JACINDA ARDERN'S intractable problem is that she is a political leader who promised more than she was ever prepared to deliver. She talked 'transformation', talked about the failure of neoliberalism,  pointed in the direction of a general election, and cried 'Let's Do it' - and everyone ignored that it was uncomfortably similar to the corporate slogan of sweatshop culprit Nike.

The stark fact though is that Jacinda Ardern had sat on the opposition benches for nine years and demonstrated the kind of equanimity toward the political and economic status quo one who would not expect from someone who cast herself as a champion of the working class during the 2017 election campaign. But these kind of inconvenient facts were duly ignored by her followers who were too busy queuing for a selfie with Ardern or waxing lyrical about her 'magic' in nonsensical blog posts. Jacinda Ardern was both Mother Theresa and Britney Spears rolled into one media-friendly package.

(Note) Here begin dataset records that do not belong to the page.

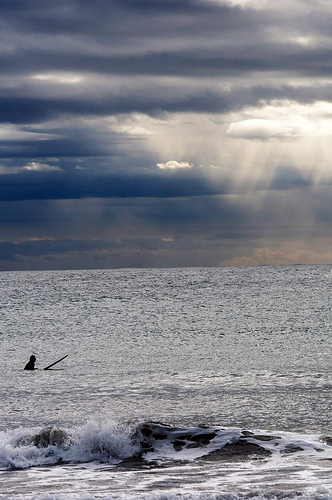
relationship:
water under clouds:
[0, 265, 331, 499] [0, 1, 330, 272]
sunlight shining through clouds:
[1, 1, 331, 271] [0, 1, 330, 272]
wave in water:
[1, 417, 331, 474] [0, 265, 331, 499]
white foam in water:
[0, 418, 331, 500] [0, 265, 331, 499]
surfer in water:
[23, 355, 37, 371] [0, 265, 331, 499]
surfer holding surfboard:
[23, 355, 37, 371] [44, 355, 68, 370]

So it has come as somewhat of a rude shock to many of the Ardenites that a routinely centrist politician is leading, wait for it, a routinely centrist government. It has proven, unsurprisingly, not be a 'transformative' government but a government big on market liberalism and social liberalism combined. Labour supporters are mostly on board as far as the social issues are concerned but rather less diligent when it comes to the economic issues. While a large swathe of New Zealand continues to live under the poverty line , Labour supporters are obsessing about alt right speakers visiting New Zealand and wondering aloud about the political implications of the 'c' word.
Socialist politics is thriving -  over there.

But unfortunately for them, its the economy that generates inequality, poverty and general stagnation. It's neoliberalism, the failed creed that Labour still holds dear, that has also generated the anger and resentment that has given risen to Donald Trump in the United States and the far right in Europe. Away from the Labour-lovin' urban liberals, who knows what  is stirring in New Zealand's hinterland? 

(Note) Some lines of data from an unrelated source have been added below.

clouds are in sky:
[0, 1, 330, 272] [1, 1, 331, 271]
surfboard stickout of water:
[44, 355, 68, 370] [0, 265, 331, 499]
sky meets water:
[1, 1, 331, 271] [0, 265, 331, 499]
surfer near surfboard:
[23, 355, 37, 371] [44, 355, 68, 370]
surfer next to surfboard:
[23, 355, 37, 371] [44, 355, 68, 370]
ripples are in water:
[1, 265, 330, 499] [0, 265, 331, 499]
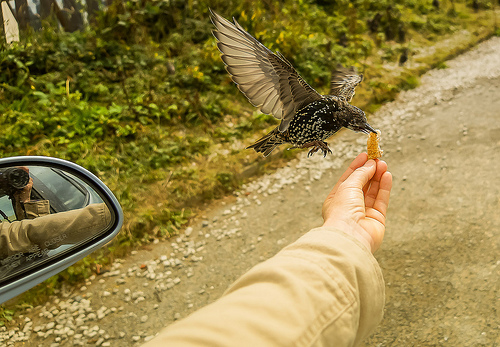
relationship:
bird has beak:
[202, 3, 386, 159] [364, 123, 384, 138]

Even now, this Labour-led government doesn't recognise that neoliberalism has failed. The 12 point plan that aims to convince voters that the three coalition parties have a common vision and purpose avoids repudiating neoliberalism and opts for building 'a productive, sustainable and inclusive economy" instead - a phrase borrowed from Grant Robertson's budget speech. Robertson's first budget was a firm restatement of neoliberal creed - the same budget that the 'progressive' co-leader of the Green Party, Marama Davidson, described as 'a good start'.

These policies stem from an ideology that, over the past three decades, has destroyed communities and impoverished workers. Jacinda Ardern might wave a glossy brochure about and declare she has a cunning plan, but that doesn't alter the fact that she and her government continue to support failed neoliberal policies. There's nothing 'transformative' about that. 

We don't need self-serving 'plans'  but we do need an independent political party that unequivocally rejects neoliberalism and presents a clear alternative. In countries such as Britain and the United States that alternative is called socialism. We need that alternative here too.